Working Group | |
Status | Review |
Champion | |
Brian Frank | |
Members | |
Matthew Giannini | |
Eric Skiba | |
Jay Herron | |
Carl Neilson | |
Gabe Fierro | |
Alex Bible | |
Stephen Frank | |
Cory Mosiman | |
Patrick Coffey | |
Terry Herr | |
Gia Nguyen | |
Dylan Cutler | |
Christian Tremblay | |
Dave Robin | |
Eric Loew | |
Monica Holbrook | |
Alper Üzmezler | |
Jason Briggs | |
Andy Frank | |
Chad Ruch | |
Nick Laws | |
Winston Hetherington | |
Doug Migliori | |
Jonathan Fromm | |
Steve Eynon | |
Bernhard Isler | |
Cliff Copass | |
Nathan Travis | |
David Adams | |
Brian Simmons | |
Luke Walsh | |
Nate Benes | |
Jeremy Yon | |
Peter Cobb | |
Justin Rea | |
Keith Bishoρ | |
Richard Seaman | |
Jordan Van Hall | |
Holly Hofer | |
Joel Bender | |
Brandyn Carlson | |
John MacEnri | |
Brandon DuPrey | |
Rob Knight | |
Paul Stanley | |
Michael Poplawski | |
Buddy Patton | |
Marco Pritoni | |
Matthew Hollar | |
Ryan Hoest | |
Siddharth Goyal | |
Calvin Slater | |
Coen Hoogervorst | |
Jan Široký | |
Maya Tzabary | |
Mike Lee | |
Jonas Bülow | |
Mike Melillo |
Brian Frank Tue 17 Oct 2017
Overview
Haystack is designed around the concept of tagging entities with name/value pairs to describe facts about those entities. The formal definitions of these tags and their value types are captured in a machine readable format (Trio files) which is used to generate the tags section of this website. But how tags are combined lacks formal machine readable definitions. For example the description and constraints of how to model site/equip/point entities is largely described by documentation without a corresponding formal schema and machine readable format. Historically this has been by design since formalization of "compound types" introduces significant complexity. But with broader adaptation of Haystack, there seems to be a pent-up demand to formalize types/schema. We believe its time to tackle this problem, and would like to kick start a new working group.

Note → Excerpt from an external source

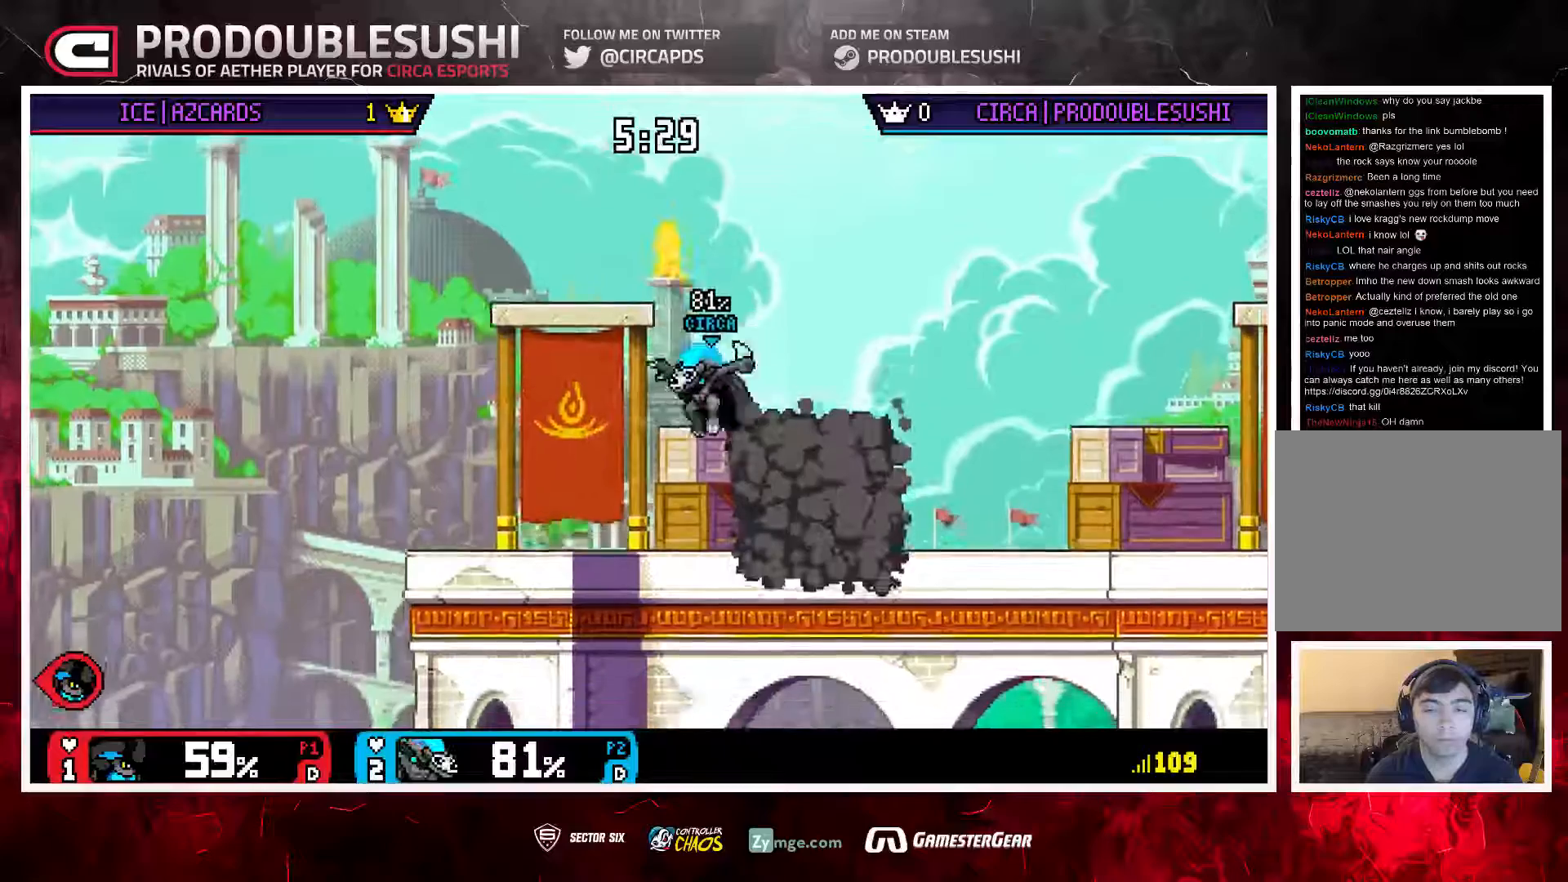
{"dt_ms": 500, "buttons": [], "left_stick": "down-left", "right_stick": "center", "events": [[133, "left_stick", "center"], [267, "left_stick", "right"], [400, "left_stick", "down-left"]]}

I have spent several weeks designing various prototypes with help from Matthew Giannini. By way of this post, I will describe a fairly complete prototype which serves as a starting point for a proposal on how types might work in Haystack. The prototype defines most of the Haystack model using a type system I will discuss here. I have made the source code and the documentation it generates available for download (discussed below).
Requirements
Leverage Markers: we wish to leverage Haystack's existing and extensive use of markers as the basis for a more advanced data type system. We do not wish to introduce a new concept such as a "type" tag.

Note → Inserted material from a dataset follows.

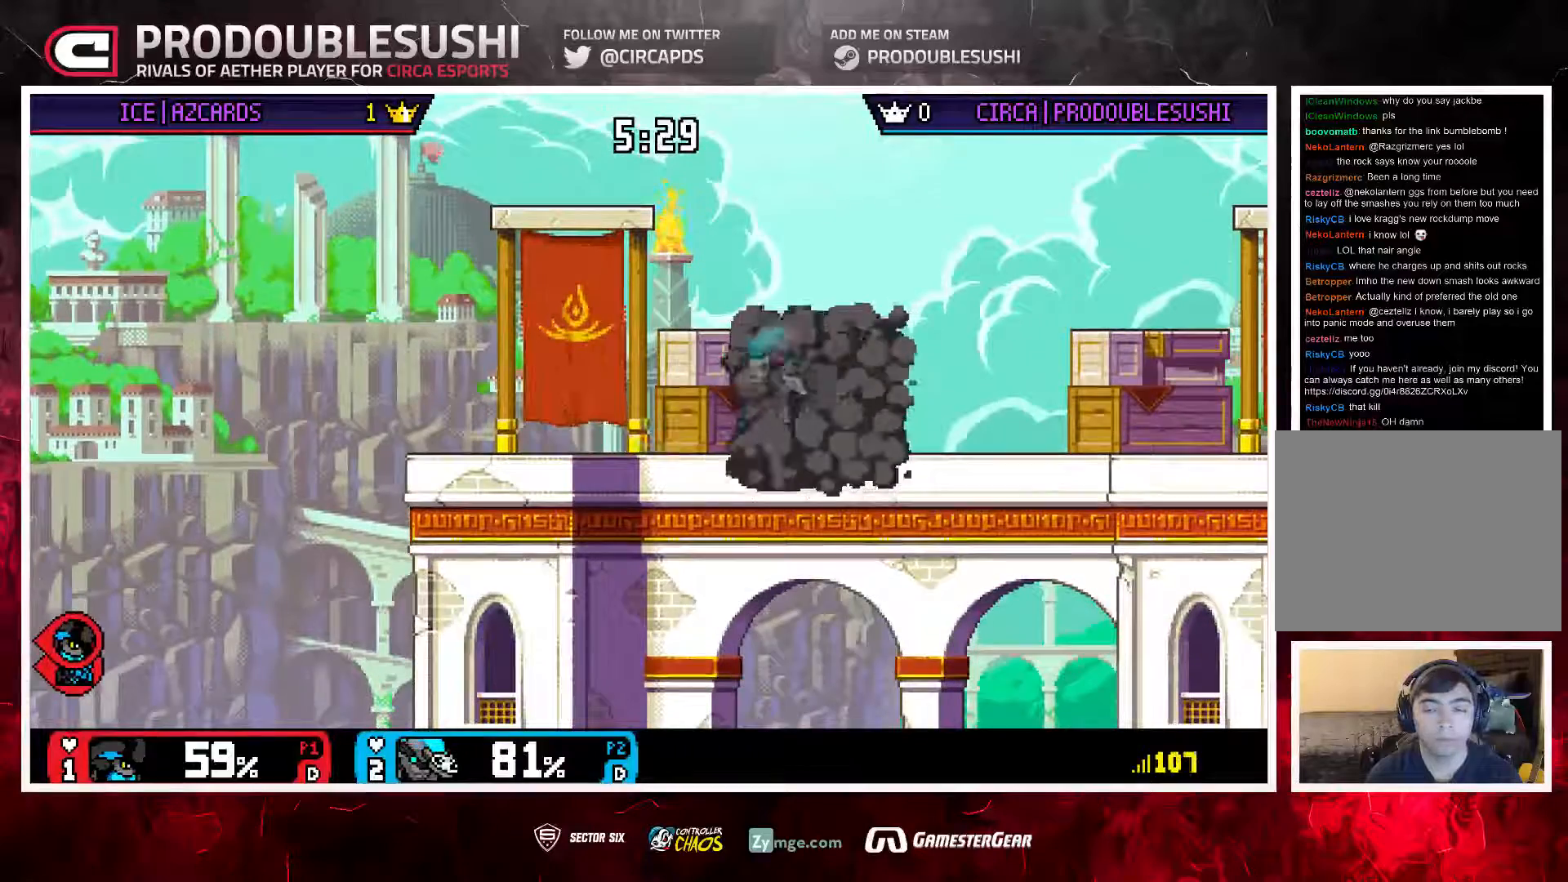
{"dt_ms": 500, "buttons": [], "left_stick": "left", "right_stick": "center", "events": [[233, "left_stick", "center"], [467, "left_stick", "left"]]}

No Indirection: all data semantics should be captured in the entity's tags. You should not be required to have previous knowledge (such as a data dictionary) or make an additional network request to infer semantics. For example if a point currently uses
discharge air temp sensor
, then that will not be coalesced into some abstract "tag set" name that requires another request to know that all those tags were applied. Or put another way: entities will always continue to expand their full set of tags inline.Tooling: a common use case for a more advanced type system is to allow tool manufactures to develop UIs that "guide" users to properly tag their data. Capturing tag relationships and rules in machine format is a key requirement for tooling
Validation: a machine readable schema allows validation of data models. But we acknowledge that type systems require a trade-off; more complex type systems are required to more fully validate data. And no declarative type system can perform 100% validation. We wish to strike a compromise with a practical type system that performs basic validation, but will not provide perfect validation.
RDF: it is desired that enhancements to Haystack allow our taxonomy to be expressed in alternate formats such as RDFS, RDFa, micro-data, JSON-LD, etc. These technologies are based on the concept of subject-predicate-object triples that map well to Haystack's entity name/value tags. And ideally we want to map Haystack types to the RDF Schema class model.
Source Definitions: the goal of this effort is to rewrite the project-haystack.org specification source material using the new definitions and formats as the authoritative source. The machine readable formats will be directly accessible over HTTP and also used to auto-generation the HTML presented on the site.
Observations
Lets begin with a couple observations of how the existing model works. There are essentially only four "root" entity types: sites, equips, points, and weather stations. All other Haystack tags are used to annotate these four core entity types with additional information.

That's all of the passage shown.